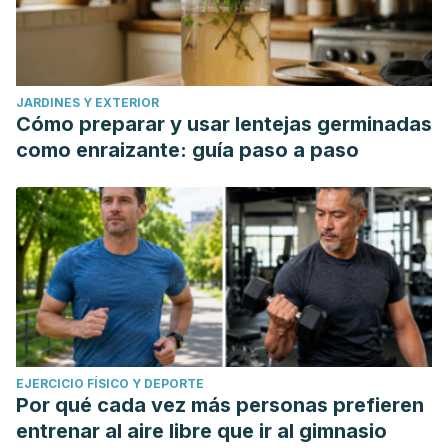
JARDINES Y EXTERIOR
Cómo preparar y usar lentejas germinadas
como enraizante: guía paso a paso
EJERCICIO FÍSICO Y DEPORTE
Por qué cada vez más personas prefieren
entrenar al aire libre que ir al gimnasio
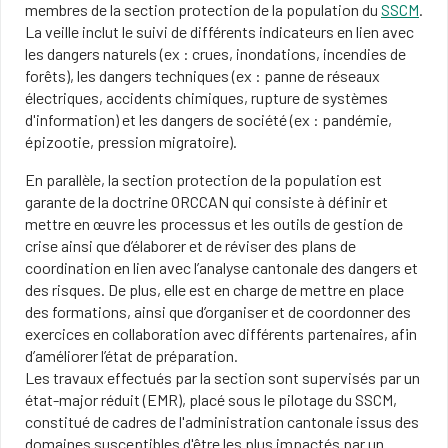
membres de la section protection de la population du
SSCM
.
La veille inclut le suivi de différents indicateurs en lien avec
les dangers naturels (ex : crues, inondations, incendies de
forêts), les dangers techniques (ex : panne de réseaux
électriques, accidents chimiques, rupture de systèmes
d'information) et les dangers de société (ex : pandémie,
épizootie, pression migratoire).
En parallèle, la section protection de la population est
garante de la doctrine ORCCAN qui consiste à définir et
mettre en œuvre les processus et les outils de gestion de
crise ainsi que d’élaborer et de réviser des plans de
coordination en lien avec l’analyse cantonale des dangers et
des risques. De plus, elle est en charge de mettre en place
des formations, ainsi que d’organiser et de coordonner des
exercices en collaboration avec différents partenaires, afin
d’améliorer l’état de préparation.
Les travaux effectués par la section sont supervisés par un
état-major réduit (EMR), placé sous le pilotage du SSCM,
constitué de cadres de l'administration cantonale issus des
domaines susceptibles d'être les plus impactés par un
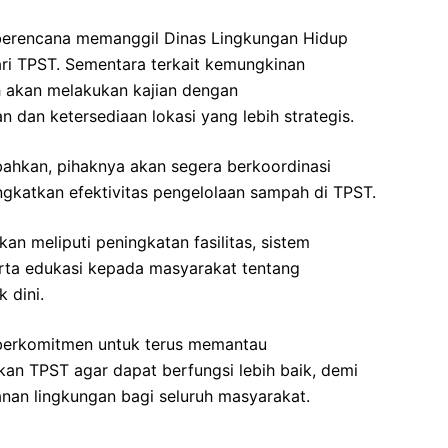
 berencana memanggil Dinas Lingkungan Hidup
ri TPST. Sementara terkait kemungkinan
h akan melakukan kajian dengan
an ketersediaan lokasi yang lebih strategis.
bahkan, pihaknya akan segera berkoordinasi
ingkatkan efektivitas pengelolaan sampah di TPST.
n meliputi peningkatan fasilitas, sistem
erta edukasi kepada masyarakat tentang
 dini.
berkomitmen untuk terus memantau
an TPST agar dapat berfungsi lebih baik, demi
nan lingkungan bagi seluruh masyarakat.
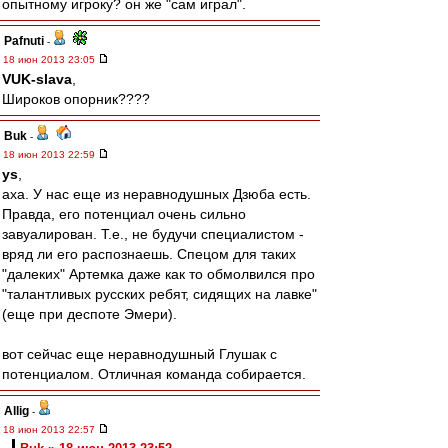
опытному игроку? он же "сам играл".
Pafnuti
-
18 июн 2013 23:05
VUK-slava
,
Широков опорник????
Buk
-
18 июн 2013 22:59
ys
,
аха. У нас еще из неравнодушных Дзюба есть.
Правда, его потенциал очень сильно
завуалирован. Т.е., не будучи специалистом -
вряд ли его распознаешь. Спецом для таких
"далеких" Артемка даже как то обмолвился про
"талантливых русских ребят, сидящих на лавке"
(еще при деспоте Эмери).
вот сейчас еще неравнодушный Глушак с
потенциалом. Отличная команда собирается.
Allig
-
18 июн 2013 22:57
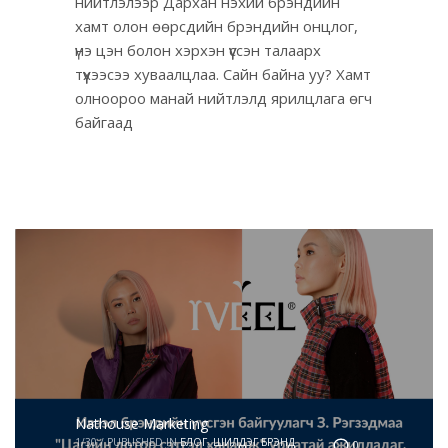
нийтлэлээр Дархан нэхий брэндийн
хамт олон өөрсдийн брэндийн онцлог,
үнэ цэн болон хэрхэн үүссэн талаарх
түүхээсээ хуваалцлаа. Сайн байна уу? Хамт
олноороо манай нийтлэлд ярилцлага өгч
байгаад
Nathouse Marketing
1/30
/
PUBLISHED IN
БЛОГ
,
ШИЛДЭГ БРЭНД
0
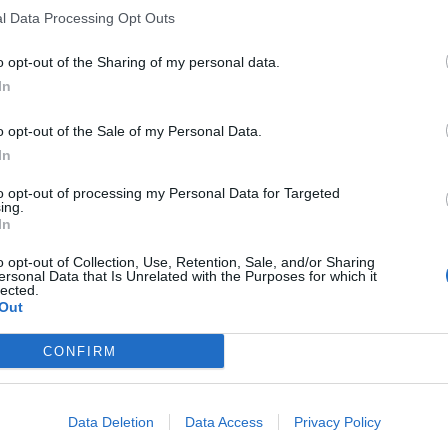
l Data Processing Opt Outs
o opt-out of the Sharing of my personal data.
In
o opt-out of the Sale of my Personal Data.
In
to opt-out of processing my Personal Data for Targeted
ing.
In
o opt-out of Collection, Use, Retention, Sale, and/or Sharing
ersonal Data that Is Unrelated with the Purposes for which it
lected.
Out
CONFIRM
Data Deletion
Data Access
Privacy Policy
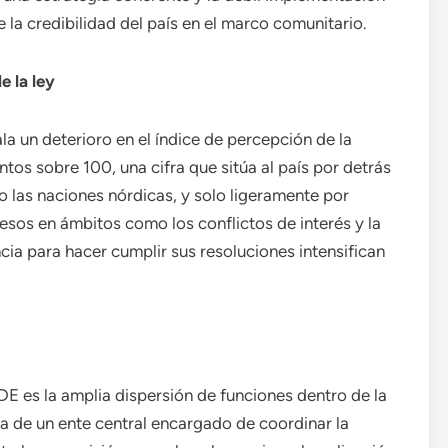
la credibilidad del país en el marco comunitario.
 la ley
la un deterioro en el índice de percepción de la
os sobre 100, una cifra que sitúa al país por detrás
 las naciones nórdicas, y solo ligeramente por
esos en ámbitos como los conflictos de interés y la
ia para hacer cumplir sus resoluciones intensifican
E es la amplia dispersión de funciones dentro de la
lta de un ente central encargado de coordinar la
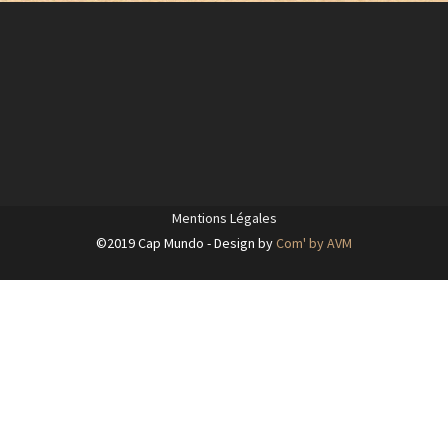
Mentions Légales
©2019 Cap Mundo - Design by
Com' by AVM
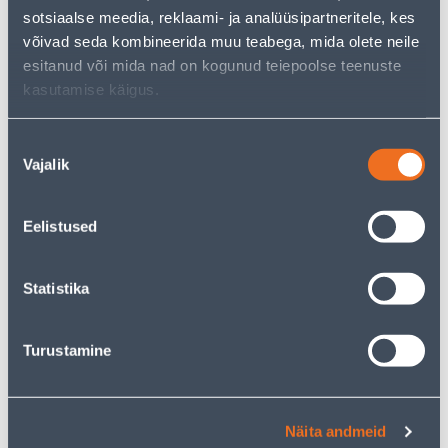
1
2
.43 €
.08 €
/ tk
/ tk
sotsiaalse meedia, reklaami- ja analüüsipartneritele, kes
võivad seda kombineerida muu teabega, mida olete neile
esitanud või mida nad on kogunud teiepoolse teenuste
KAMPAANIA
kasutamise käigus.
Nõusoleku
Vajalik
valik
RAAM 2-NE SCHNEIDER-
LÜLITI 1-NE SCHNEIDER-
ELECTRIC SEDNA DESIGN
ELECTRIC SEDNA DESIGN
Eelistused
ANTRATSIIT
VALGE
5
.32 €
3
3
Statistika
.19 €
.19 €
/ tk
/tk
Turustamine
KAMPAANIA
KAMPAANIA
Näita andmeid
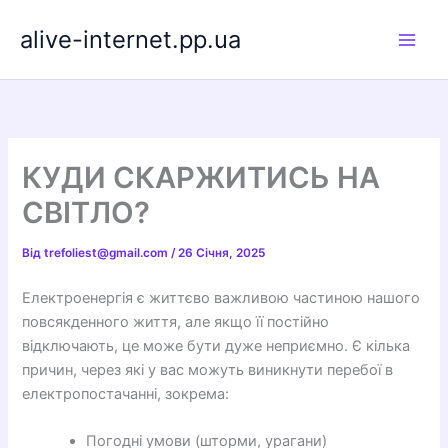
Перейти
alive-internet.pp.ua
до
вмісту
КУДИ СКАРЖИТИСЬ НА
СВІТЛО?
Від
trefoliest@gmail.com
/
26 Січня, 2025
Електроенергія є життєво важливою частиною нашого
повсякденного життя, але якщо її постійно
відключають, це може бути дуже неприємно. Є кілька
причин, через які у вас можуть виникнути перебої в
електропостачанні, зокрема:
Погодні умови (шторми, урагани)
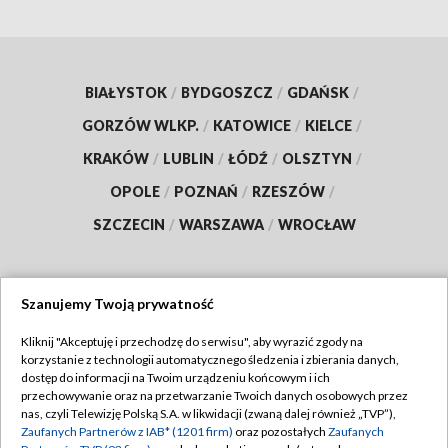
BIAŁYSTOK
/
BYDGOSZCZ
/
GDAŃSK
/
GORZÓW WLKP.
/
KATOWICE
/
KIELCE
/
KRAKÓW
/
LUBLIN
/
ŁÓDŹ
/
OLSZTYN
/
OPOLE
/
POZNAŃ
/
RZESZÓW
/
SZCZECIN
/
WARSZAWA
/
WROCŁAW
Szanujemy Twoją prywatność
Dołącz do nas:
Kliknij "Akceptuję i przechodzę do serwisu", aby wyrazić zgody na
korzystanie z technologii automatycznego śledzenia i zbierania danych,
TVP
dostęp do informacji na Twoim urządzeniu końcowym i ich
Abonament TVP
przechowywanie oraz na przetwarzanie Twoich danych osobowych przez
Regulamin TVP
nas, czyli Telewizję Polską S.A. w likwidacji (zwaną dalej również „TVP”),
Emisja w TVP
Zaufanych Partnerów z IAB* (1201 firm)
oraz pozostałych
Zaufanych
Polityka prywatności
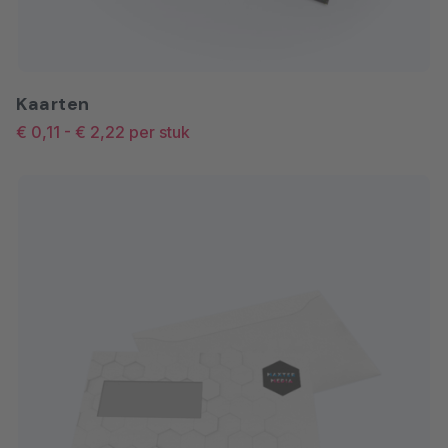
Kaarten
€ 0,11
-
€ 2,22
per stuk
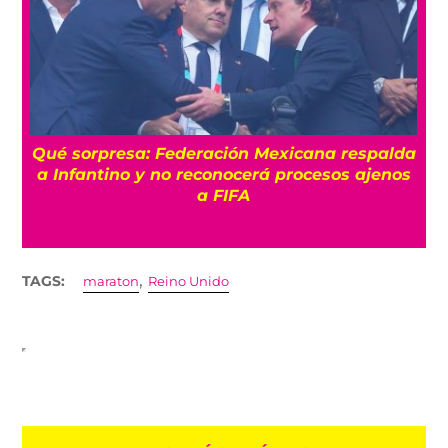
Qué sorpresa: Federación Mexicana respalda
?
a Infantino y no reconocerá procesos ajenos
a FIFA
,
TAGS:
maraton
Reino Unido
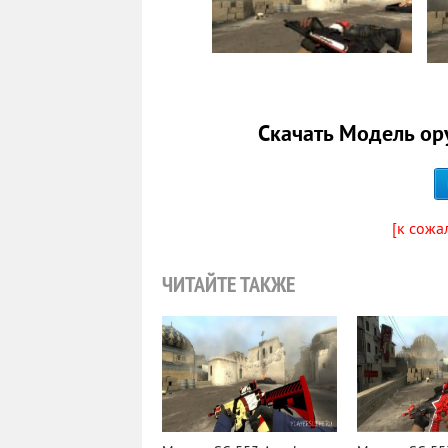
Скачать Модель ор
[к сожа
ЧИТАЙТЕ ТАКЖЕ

# # # # #

> [Work to be completed]:
For this exercise, return every entry verbatim and omit all pictures.

> [Output of the task]:
JARDINES Y EXTERIOR
Cómo preparar y usar lentejas germinadas
como enraizante: guía paso a paso
EJERCICIO FÍSICO Y DEPORTE
Por qué cada vez más personas prefieren
entrenar al aire libre que ir al gimnasio
membres de la section protection de la population du
SSCM
.
La veille inclut le suivi de différents indicateurs en lien avec
les dangers naturels (ex : crues, inondations, incendies de
forêts), les dangers techniques (ex : panne de réseaux
électriques, accidents chimiques, rupture de systèmes
d'information) et les dangers de société (ex : pandémie,
épizootie, pression migratoire).
En parallèle, la section protection de la population est
garante de la doctrine ORCCAN qui consiste à définir et
mettre en œuvre les processus et les outils de gestion de
crise ainsi que d’élaborer et de réviser des plans de
coordination en lien avec l’analyse cantonale des dangers et
des risques. De plus, elle est en charge de mettre en place
des formations, ainsi que d’organiser et de coordonner des
exercices en collaboration avec différents partenaires, afin
d’améliorer l’état de préparation.
Les travaux effectués par la section sont supervisés par un
état-major réduit (EMR), placé sous le pilotage du SSCM,
constitué de cadres de l'administration cantonale issus des
domaines susceptibles d'être les plus impactés par un
 berencana memanggil Dinas Lingkungan Hidup
ri TPST. Sementara terkait kemungkinan
h akan melakukan kajian dengan
an ketersediaan lokasi yang lebih strategis.
bahkan, pihaknya akan segera berkoordinasi
ingkatkan efektivitas pengelolaan sampah di TPST.
n meliputi peningkatan fasilitas, sistem
erta edukasi kepada masyarakat tentang
 dini.
berkomitmen untuk terus memantau
an TPST agar dapat berfungsi lebih baik, demi
nan lingkungan bagi seluruh masyarakat.
опытному игроку? он же "сам играл".
Pafnuti
-
18 июн 2013 23:05
VUK-slava
,
Широков опорник????
Buk
-
18 июн 2013 22:59
ys
,
аха. У нас еще из неравнодушных Дзюба есть.
Правда, его потенциал очень сильно
завуалирован. Т.е., не будучи специалистом -
вряд ли его распознаешь. Спецом для таких
"далеких" Артемка даже как то обмолвился про
"талантливых русских ребят, сидящих на лавке"
(еще при деспоте Эмери).
вот сейчас еще неравнодушный Глушак с
потенциалом. Отличная команда собирается.
Allig
-
18 июн 2013 22:57
нийтлэлээр Дархан нэхий брэндийн
хамт олон өөрсдийн брэндийн онцлог,
үнэ цэн болон хэрхэн үүссэн талаарх
түүхээсээ хуваалцлаа. Сайн байна уу? Хамт
олноороо манай нийтлэлд ярилцлага өгч
байгаад
Nathouse Marketing
1/30
/
PUBLISHED IN
БЛОГ
,
ШИЛДЭГ БРЭНД
0
l Data Processing Opt Outs
o opt-out of the Sharing of my personal data.
In
o opt-out of the Sale of my Personal Data.
In
to opt-out of processing my Personal Data for Targeted
ing.
In
o opt-out of Collection, Use, Retention, Sale, and/or Sharing
ersonal Data that Is Unrelated with the Purposes for which it
lected.
Out
CONFIRM
Data Deletion
Data Access
Privacy Policy
la credibilidad del país en el marco comunitario.
 la ley
la un deterioro en el índice de percepción de la
os sobre 100, una cifra que sitúa al país por detrás
 las naciones nórdicas, y solo ligeramente por
esos en ámbitos como los conflictos de interés y la
ia para hacer cumplir sus resoluciones intensifican
E es la amplia dispersión de funciones dentro de la
lta de un ente central encargado de coordinar la
Mentions Légales
©2019 Cap Mundo - Design by
Com' by AVM
1
2
.43 €
.08 €
/ tk
/ tk
sotsiaalse meedia, reklaami- ja analüüsipartneritele, kes
võivad seda kombineerida muu teabega, mida olete neile
esitanud või mida nad on kogunud teiepoolse teenuste
KAMPAANIA
kasutamise käigus.
Nõusoleku
Vajalik
valik
RAAM 2-NE SCHNEIDER-
LÜLITI 1-NE SCHNEIDER-
ELECTRIC SEDNA DESIGN
ELECTRIC SEDNA DESIGN
Eelistused
ANTRATSIIT
VALGE
5
.32 €
3
3
Statistika
.19 €
.19 €
/ tk
/tk
Turustamine
KAMPAANIA
KAMPAANIA
Näita andmeid
Перейти
alive-internet.pp.ua
до
вмісту
КУДИ СКАРЖИТИСЬ НА
СВІТЛО?
Від
trefoliest@gmail.com
/
26 Січня, 2025
Електроенергія є життєво важливою частиною нашого
повсякденного життя, але якщо її постійно
відключають, це може бути дуже неприємно. Є кілька
причин, через які у вас можуть виникнути перебої в
електропостачанні, зокрема:
Погодні умови (шторми, урагани)
BIAŁYSTOK
/
BYDGOSZCZ
/
GDAŃSK
/
GORZÓW WLKP.
/
KATOWICE
/
KIELCE
/
KRAKÓW
/
LUBLIN
/
ŁÓDŹ
/
OLSZTYN
/
OPOLE
/
POZNAŃ
/
RZESZÓW
/
SZCZECIN
/
WARSZAWA
/
WROCŁAW
Szanujemy Twoją prywatność
Dołącz do nas:
Kliknij "Akceptuję i przechodzę do serwisu", aby wyrazić zgody na
korzystanie z technologii automatycznego śledzenia i zbierania danych,
TVP
dostęp do informacji na Twoim urządzeniu końcowym i ich
Abonament TVP
przechowywanie oraz na przetwarzanie Twoich danych osobowych przez
Regulamin TVP
nas, czyli Telewizję Polską S.A. w likwidacji (zwaną dalej również „TVP”),
Emisja w TVP
Zaufanych Partnerów z IAB* (1201 firm)
oraz pozostałych
Zaufanych
Polityka prywatności
Kaarten
€ 0,11
-
€ 2,22
per stuk
Qué sorpresa: Federación Mexicana respalda
?
a Infantino y no reconocerá procesos ajenos
a FIFA
,
TAGS:
maraton
Reino Unido
Скачать Модель ор
[к сожа
ЧИТАЙТЕ ТАКЖЕ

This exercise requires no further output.